Rachelle Fraenkel

Rachelle Fraenkel is the Dean of Students at Nishmat, The Jeanie Schottenstein Center for Advanced Torah Study for Women, and a teacher at Matan Women's Institute for Torah Studies who became an international speaker after her son, Naftali Fraenkel, was kidnapped and murdered along with two other Israeli teens in 2014. She lives in Nof Ayalon, Israel, and received a B.A. in Biology from Bar Ilan University.[1] At Matan, she teaches Talmud and Jewish law. She serves as a halakhic advisor for families observing the rabbinic laws of niddah (menstrual purity).[2] Rachelle was in the first graduating class of Matan's Advanced Talmud Institute and she is the director of Matan's new Hilkhata Institute (Advanced Halakha Program).[3]

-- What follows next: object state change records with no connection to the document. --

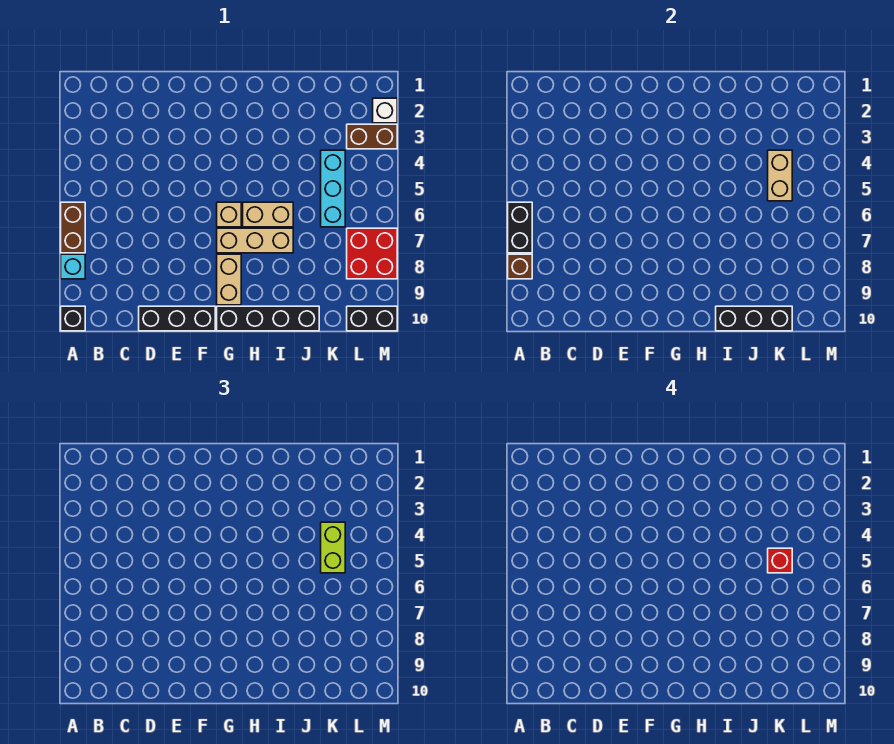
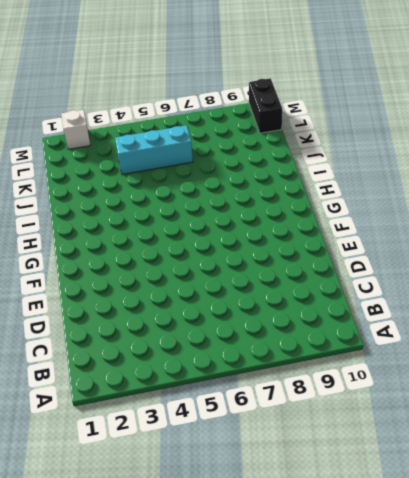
none -> brown 1x2 brick [61,202,85,253]
none -> cyan 1x1 brick [61,254,85,279]
none -> black 1x1 brick [61,306,85,331]

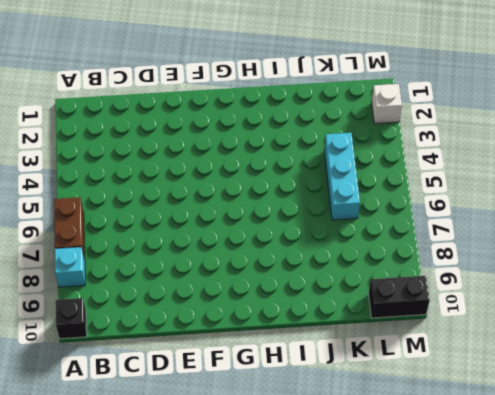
none -> black 1x3 brick [139,306,215,331]
none -> tan 1x1 brick [217,202,241,227]
none -> tan 1x3 brick [217,228,293,253]

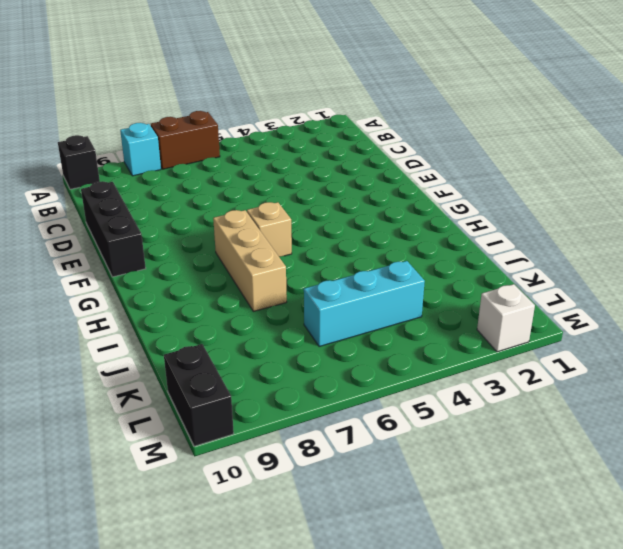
none -> tan 1x2 brick [217,254,241,305]
none -> black 1x4 brick [217,306,319,331]
none -> tan 1x2 brick [243,202,293,227]

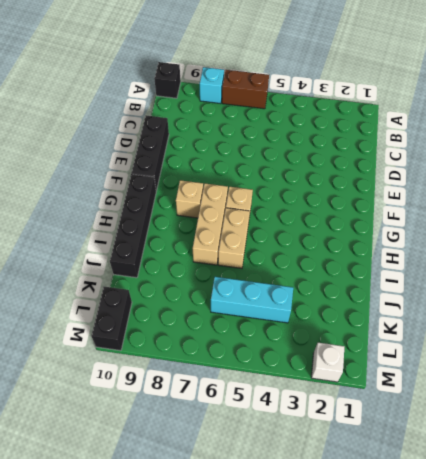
tan 1x1 brick [176,180,203,218] -> tan 1x2 brick [217,254,241,305]
none -> brown 1x2 brick [347,124,397,149]
none -> red 2x2 brick [347,228,397,279]
none -> black 1x2 brick [508,202,532,253]

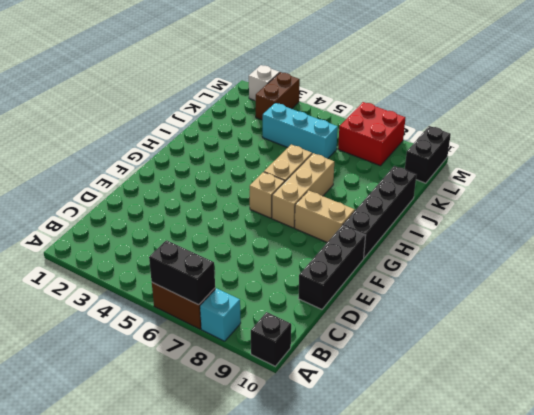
none -> brown 1x1 brick [508,254,532,279]
none -> black 1x3 brick [716,306,792,331]
none -> tan 1x2 brick [768,150,792,201]

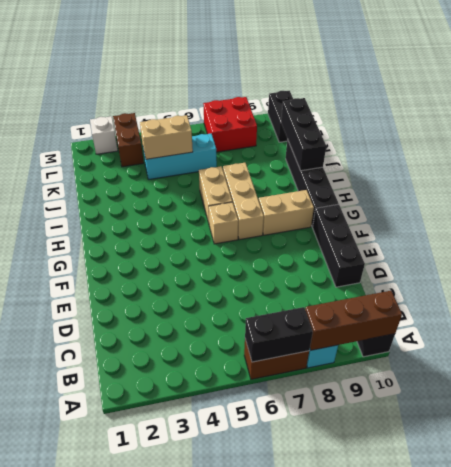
brown 1x3 brick [305,291,402,350] -> brown 1x1 brick [508,254,532,279]
none -> lime 1x2 brick [321,522,345,573]
none -> red 1x1 brick [768,548,792,573]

She received press attention for her response to the crime and her visit to the parents of a Palestinian victim. She was invited to speak at the United Nations Human Rights Council.[4] According to the New York Times, "She has become an international public figure, traveling to Geneva to speak to a United Nations committee, giving television interviews, meeting Israel's president and prime minister."[5]

At her son's funeral, Ha'aretz reported: "When Rachelle Fraenkel recited the Kaddish, the chief rabbi said 'Amen': The Mourner's Kaddish has never before been recited in public in Israel by an Orthodox woman of such stature and in front of cameras."[6] (In general, women do not publicly recite the mourner's Kaddish prayer in Orthodox liturgy.) The article said:

Rachelle Fraenkel became a public leader, a national heroine and, just as important, a religious heroine as well, over the 18 days that her son and his friends were missing. Both men and women looked up to her because of her restraint, her faith and the profound statements she made about the prayers being offered for the three boys’ return. Her statement to the teenage girls praying with her at the Western Wall that, "God is not our servant," revealed a new religious language.[6]

In November 2014, she spoke at an alternative rally in Tel Aviv commemorating the assassination of Yitzhak Rabin.[7]

On January 1, 2015, a new $25,000 Israeli Unity Prize was announced in memory of the slain teenagers, with Fraenkel as one of the prize judges.[8]